Mysterious pong remains elusive
Special computer software designed to track down the mysterious odour that previously plagued Timaru has not been needed yet.
In the previous three summers, both the Herald and Environment Canterbury received dozens of calls about a pungent odour, described as anything from "fishy" to "like a dead seal", wafting through town as the weather changed.
ECan purchased a trial software programme to try to locate it, but compliance monitoring leader Jason Evered said its pollution hotline had received zero complaints about the unpleasant odour since the software went "live" in December.

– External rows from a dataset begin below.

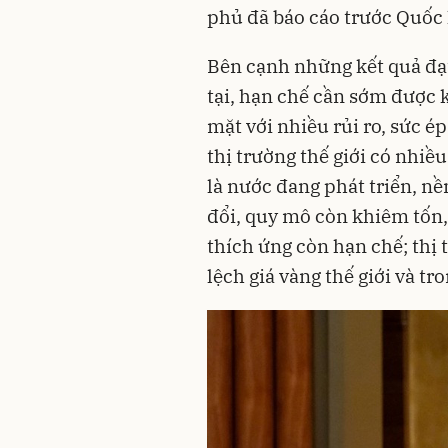
phủ đã báo cáo trước Quốc 
Bên cạnh những kết quả đạt 
tại, hạn chế cần sớm được k
mặt với nhiều rủi ro, sức ép 
thị trường thế giới có nhiề
là nước đang phát triển, nề
đổi, quy mô còn khiêm tốn,
thích ứng còn hạn chế; thị
lệch giá vàng thế giới và t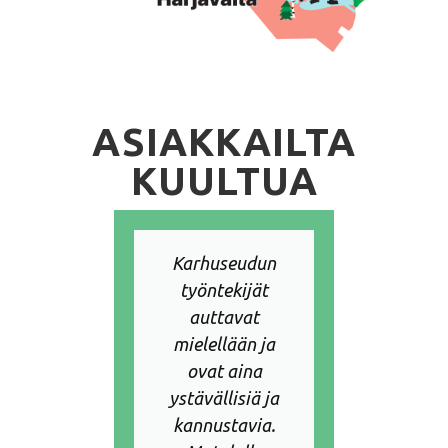
ASIAKKAILTA
KUULTUA
vä
Karhuseudun
Yhtei
smalli
työntekijät
sauma
tujen
auttavat
opastu
miseen.
mielellään ja
sel
ppii
ovat aina
Han
ollan,
ystävällisiä ja
hak
oimivat
kannustavia.
aut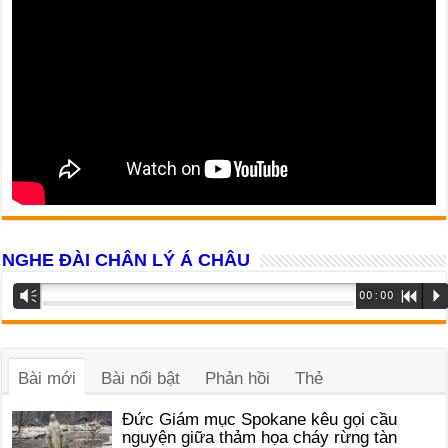
NGHE ĐÀI CHÂN LÝ Á CHÂU
Trình
Vm
00:00
R
P
phát
âm
thanh
Bài mới
Bài nổi bật
Phản hồi
Thẻ
Đức Giám mục Spokane kêu gọi cầu
nguyện giữa thảm họa cháy rừng tàn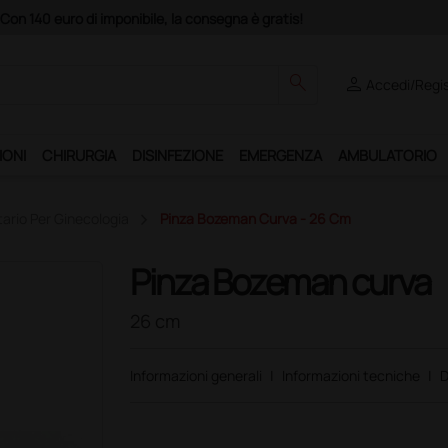
Acq
search
person
Accedi/Regis
IONI
CHIRURGIA
DISINFEZIONE
EMERGENZA
AMBULATORIO
ario Per Ginecologia
Pinza Bozeman Curva - 26 Cm
Pinza Bozeman curva
26 cm
Informazioni generali
|
Informazioni tecniche
|
D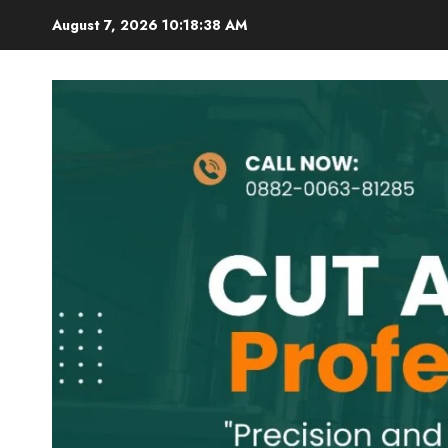
Skip
August 7, 2026
10:18:39 AM
to
content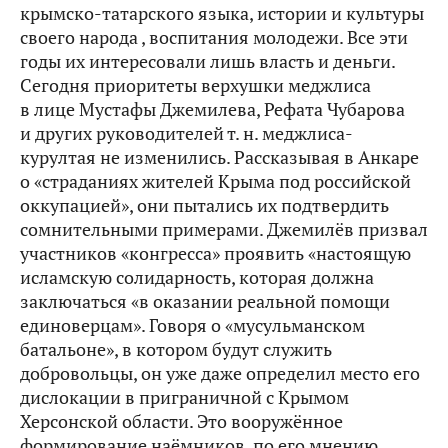
крымско-татарского языка, истории и культуры
своего народа , воспитания молодежи. Все эти
годы их интересовали лишь власть и деньги.
Сегодня приоритеты верхушки меджлиса
в лице Мустафы Джемилева, Рефата Чубарова
и других руководителей т. н. меджлиса-
курултая не изменились. Рассказывая в Анкаре
о «страданиях жителей Крыма под российской
оккупацией», они пытались их подтвердить
сомнительными примерами. Джемилёв призвал
участников «конгресса» проявить «настоящую
исламскую солидарность, которая должна
заключаться «в оказании реальной помощи
единоверцам». Говоря о «мусульманском
батальоне», в котором будут служить
добровольцы, он уже даже определил место его
дислокации в приграничной с Крымом
Херсонской области. Это вооружённое
формирование наёмников, по его мнению,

"I'm at a loss as to why that is. I don't think the lack of complaints means the smell has gone away, as such. Perhaps we haven't had the same weather patterns as the last two summers," he said.
Mr Evered said ECan purchased the trial software from Australian firm Pacific Environment for about $9000.
"It was always going to be a pretty open-ended trial, we had to do something," he said.
"Summer's not over yet, it could well be that the wind changes and the odour becomes prominent again."
The software, called EnviroSuite Odour Tracking System, tracks the possible direction of the smell by mapping it to the weather patterns, the location of the complaint, and the description of the smell.
"If people do notice the unpleasant odour, please be very specific about the time, location and nature of the complaint," Mr Evered said.
Residents can phone ECan's pollution hotline with any complaints about unpleasant odours on 0800 76 55 88.
While Timaru's odour issues appear to be dormant at the moment, Whanganui's recent problems have led it to being dubbed "Ponganui".
The smell has led to countless complaints from locals, and was believed to have been caused by recent dumps of trade waste.
Horizons Regional Council has ordered Wanganui District Council to stop emitting objectionable odour beyond the boundary of its wastewater treatment plant by February 9, or face penalties ranging from fines to the shutting down of the plant.